13. A method for inhibiting White Spot Syndrome Virus (WSSV) infection of a crustacean, the method comprising administering to the crustacean a polypeptide comprising a Vp28 peptide that consists of an amino acid sequence of at least 44 contiguous amino acids of positions 28-204 of SEQ ID NO:2.

14. The method of claim 13, wherein the Vp28 peptide comprises at least 50 contiguous amino acids of positions 28-204 of SEQ ID NO:2.

15. The method of claim 13, wherein the Vp28 peptide comprises at least 100 contiguous amino acids of positions 28-204 of SEQ ID NO:2.

16. The method of claim 13, wherein the Vp28 peptide comprises SEQ ID NO:3, SEQ ID NO:4, SEQ ID NO:5, SEQ ID NO:6, or SEQ ID NO:8.
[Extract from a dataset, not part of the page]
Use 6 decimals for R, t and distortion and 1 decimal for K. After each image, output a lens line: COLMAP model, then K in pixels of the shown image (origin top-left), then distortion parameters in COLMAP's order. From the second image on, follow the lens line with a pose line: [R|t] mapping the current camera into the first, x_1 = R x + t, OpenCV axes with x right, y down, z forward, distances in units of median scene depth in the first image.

17. The method of claim 13, wherein the Vp28 peptide consists of the amino acid sequence of SEQ ID NO:7.

18. The method of claim 13, wherein the administering comprises feeding the polypeptide to the crustacean.

19. The method of claim 13, wherein the crustacean is a member of the genus Penaeus.
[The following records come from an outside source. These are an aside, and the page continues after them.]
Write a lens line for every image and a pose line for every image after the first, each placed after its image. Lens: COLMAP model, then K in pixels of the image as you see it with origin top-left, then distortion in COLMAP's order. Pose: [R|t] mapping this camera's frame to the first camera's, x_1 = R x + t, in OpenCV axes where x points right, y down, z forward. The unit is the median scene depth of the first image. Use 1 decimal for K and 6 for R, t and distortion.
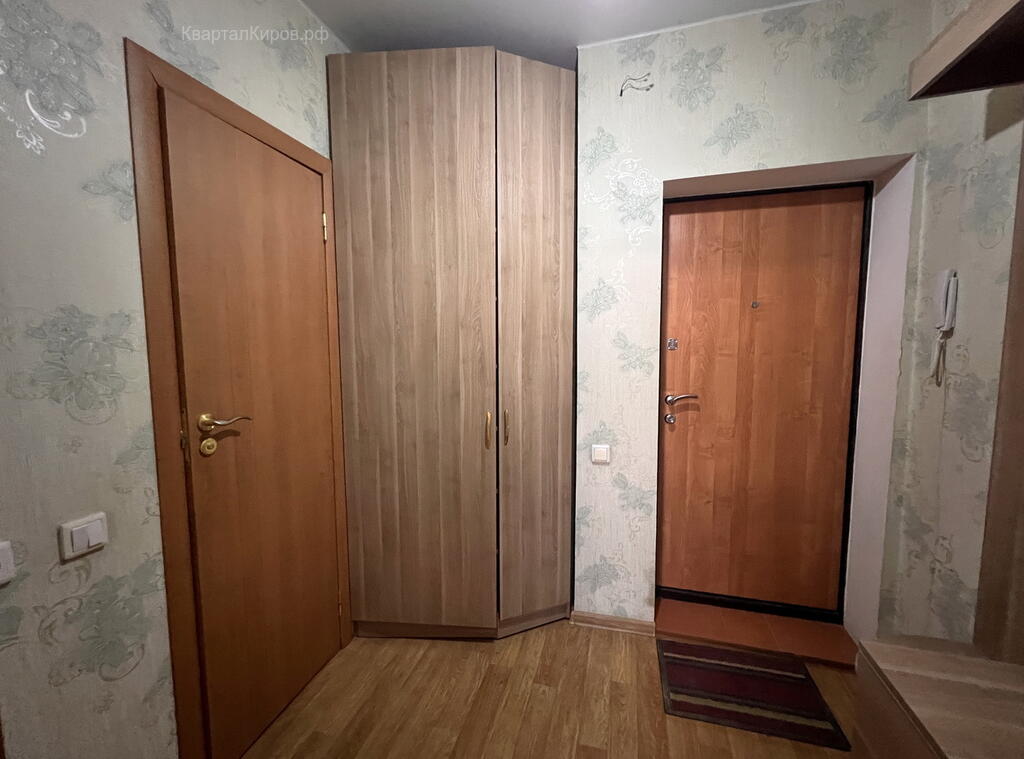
lens RADIAL K [[415.8, 0, 512.6], [0, 415.8, 380.4], [0, 0, 1]] dist [-0.004121, 0.000927]
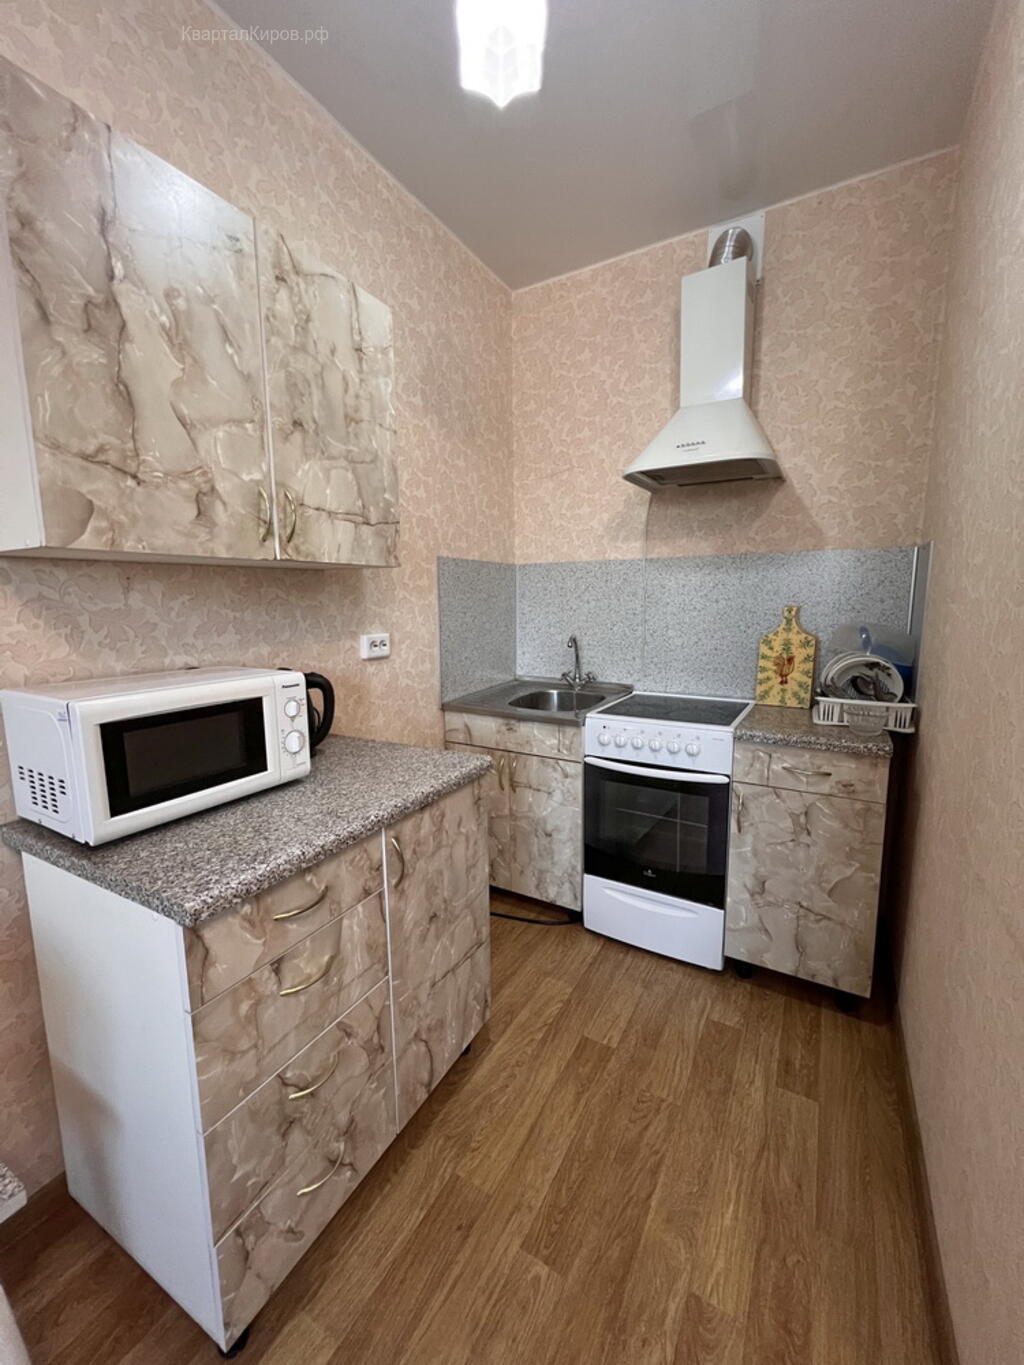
lens RADIAL K [[554.3, 0, 506.6], [0, 554.3, 679.4], [0, 0, 1]] dist [-0.004121, 0.000927]
pose [[0.966748, 0.025499, -0.254458, 0.176897], [-0.011986, 0.998441, 0.054513, 0.024428], [0.255451, -0.049650, 0.965546, 0.388534]]
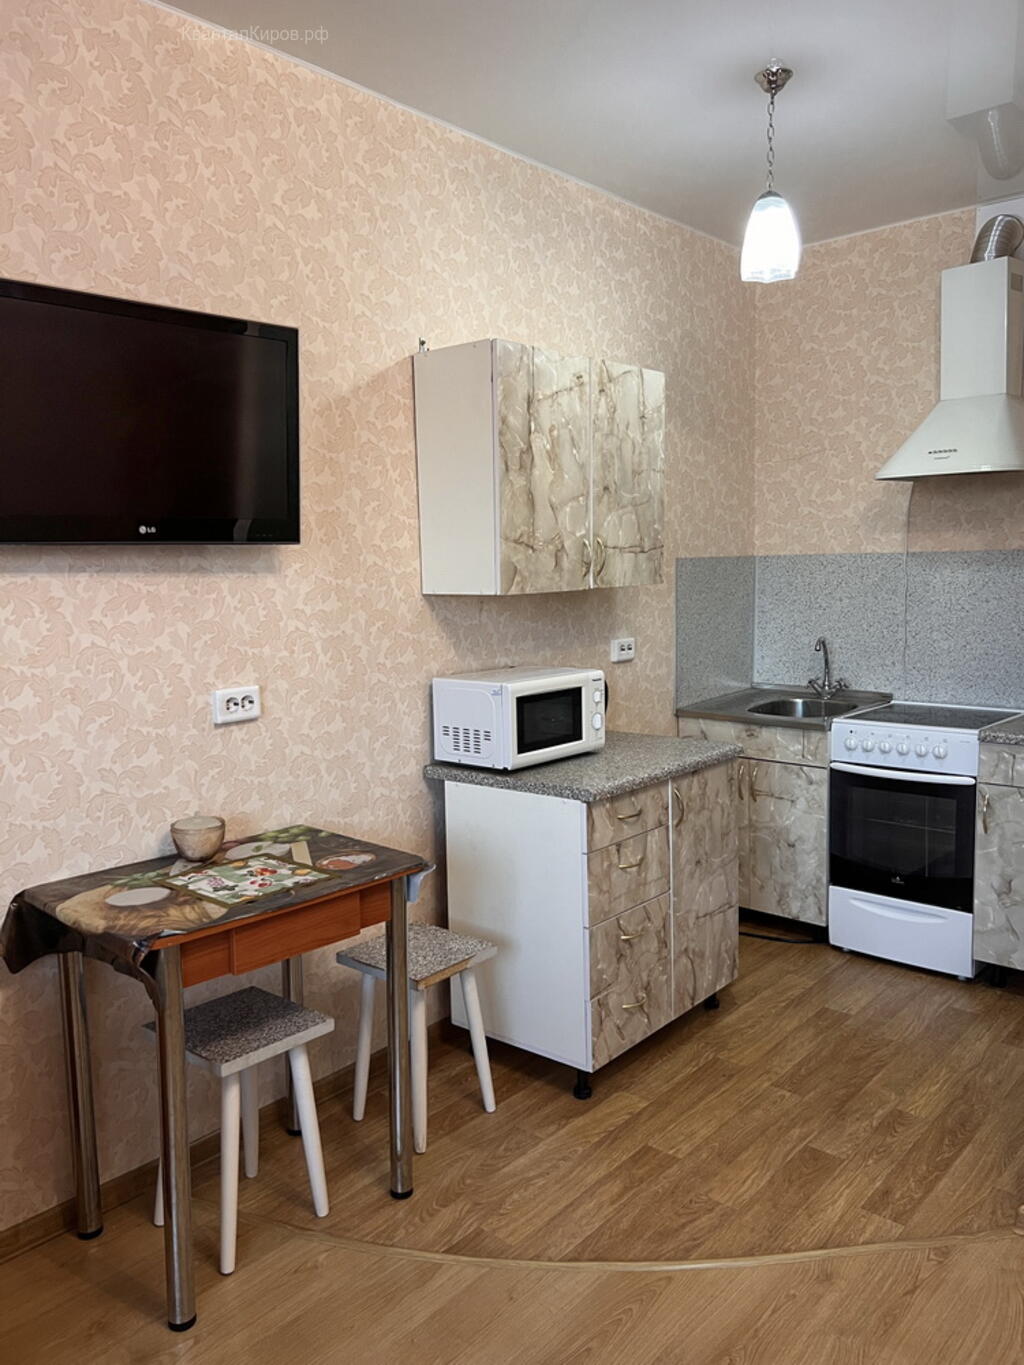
lens RADIAL K [[1032.2, 0, 514.4], [0, 1032.2, 688.0], [0, 0, 1]] dist [0.053059, -0.072217]
pose [[0.902565, 0.031900, -0.429371, 0.370826], [-0.016497, 0.999081, 0.039549, 0.020333], [0.430238, -0.028612, 0.902262, -0.674994]]
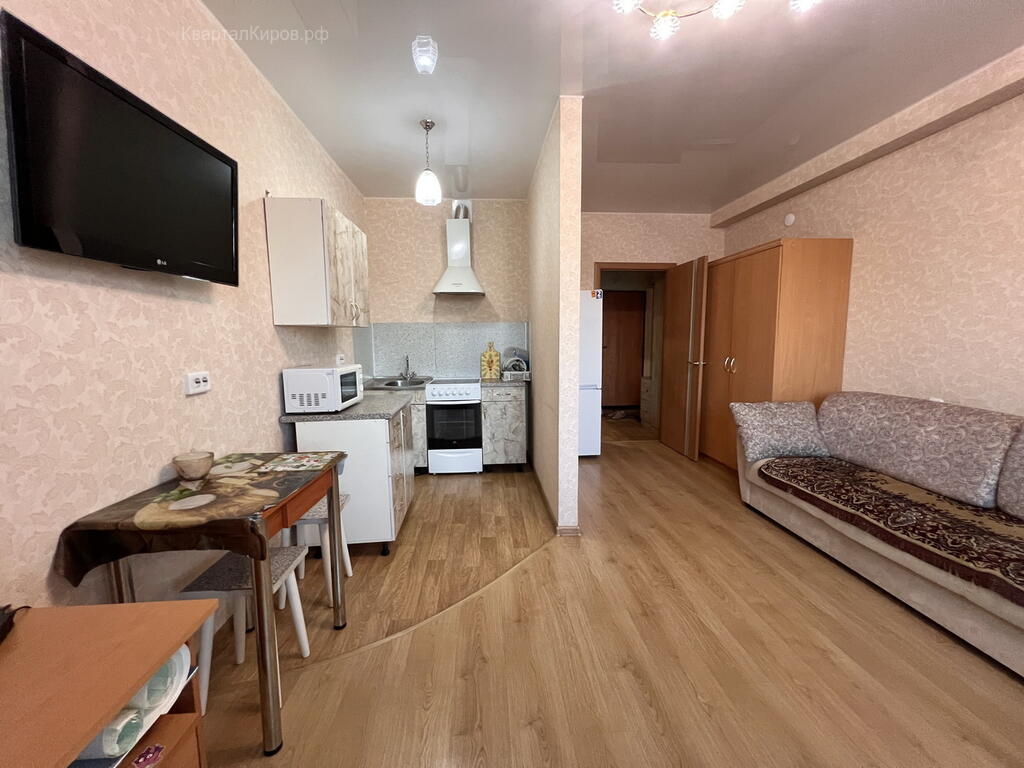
lens RADIAL K [[405.8, 0, 512.3], [0, 405.8, 384.7], [0, 0, 1]] dist [-0.007468, -0.001307]
pose [[0.943485, -0.050007, 0.327621, -0.226913], [0.042736, 0.998655, 0.029359, 0.114901], [-0.328649, -0.013698, 0.944353, -0.631971]]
20. A method for inhibiting White Spot Syndrome Virus (WSSV) infection of a crustacean, the method comprising administering to the crustacean a polypeptide comprising the amino acid sequence of SEQ ID NO:2

21. A feed for a crustacean, wherein the feed comprises a polypeptide as set forth in claim 1 or a polypeptide comprising the amino acid sequence of SEQ ID NO:2.

22. The feed of claim 21, wherein the crustacean is a member of the genus Penaeus.